MySQL High Availability with ProxySQL and MySQL Group Replication

As you may know, I started working with high load MySQL servers in 2010 (and then there are several entries that were noted in 2012 after I purchased back this domain :-D) and I mostly go with multi-slaves replications. These might be true in many practical cases where most of the high-traffic loads are for reading operators, not writing ones. There are several cases that I worked with multi-masters replications / MySQL cluster but I then found that my DB cluster often ran unstable, so I rarely suggest to use MySQL cluster previously. In addition, to deal with multi-servers connections, I gradually move from the application layer to the network-based layer (e.g. HA Proxy in my case). The preceding approach works, however that approach did not satisfy me since I still need much effort to monitor and manual intervention.

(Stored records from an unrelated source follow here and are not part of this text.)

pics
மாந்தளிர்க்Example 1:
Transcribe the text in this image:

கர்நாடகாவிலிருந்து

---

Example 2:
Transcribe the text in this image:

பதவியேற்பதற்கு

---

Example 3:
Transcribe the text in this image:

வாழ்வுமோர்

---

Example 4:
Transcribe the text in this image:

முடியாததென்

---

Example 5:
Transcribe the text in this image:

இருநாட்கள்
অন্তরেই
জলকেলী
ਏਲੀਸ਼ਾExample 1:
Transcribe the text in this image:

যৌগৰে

Today I note a new approach for MySQL HA requirement: High Availability with ProxySQL and MySQL Group Replication (which was introduced in v. 5.7.12). In case you want to check some other popular MySQL proxy solutions, come to read the Comparision at ProxySQL website first.

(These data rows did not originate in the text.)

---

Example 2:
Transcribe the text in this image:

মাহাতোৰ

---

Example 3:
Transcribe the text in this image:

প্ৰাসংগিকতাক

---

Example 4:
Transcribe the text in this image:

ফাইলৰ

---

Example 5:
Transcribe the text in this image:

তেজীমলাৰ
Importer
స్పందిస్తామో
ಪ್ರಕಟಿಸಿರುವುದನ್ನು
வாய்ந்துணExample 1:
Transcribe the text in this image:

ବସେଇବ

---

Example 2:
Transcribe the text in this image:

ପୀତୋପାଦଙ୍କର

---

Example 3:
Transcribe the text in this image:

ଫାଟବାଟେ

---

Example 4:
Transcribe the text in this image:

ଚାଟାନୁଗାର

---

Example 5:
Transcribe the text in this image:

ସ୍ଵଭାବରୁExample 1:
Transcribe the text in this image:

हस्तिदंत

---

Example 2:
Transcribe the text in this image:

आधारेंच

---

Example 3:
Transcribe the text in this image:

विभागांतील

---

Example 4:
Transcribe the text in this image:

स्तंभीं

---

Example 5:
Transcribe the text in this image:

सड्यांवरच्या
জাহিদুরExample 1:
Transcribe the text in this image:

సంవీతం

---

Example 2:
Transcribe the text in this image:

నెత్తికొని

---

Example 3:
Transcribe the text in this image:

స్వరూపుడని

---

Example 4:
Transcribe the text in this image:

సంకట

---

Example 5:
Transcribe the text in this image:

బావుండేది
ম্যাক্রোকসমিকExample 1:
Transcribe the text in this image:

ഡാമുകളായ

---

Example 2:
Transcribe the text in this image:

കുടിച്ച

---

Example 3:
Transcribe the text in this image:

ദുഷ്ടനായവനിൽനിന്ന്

To start this test, I use 4 servers as follows:

SERVER_1: Install ProxySQL.
SERVER_2, SERVER_3, SERVER_4: play 3 nodes in MySQL Group Replication. Remember that we should better to NOT having an even number of nodes to avoid the split-brain issue.

Install latest MySQL Softwares to 3 DB nodes

Add MySQL APT Repository: Be noted that this step is necessary as the community version will be selected when installing MySQL instead of the default one. Otherwise, you will not see the group_replication.so file in the plugin_dir () directory.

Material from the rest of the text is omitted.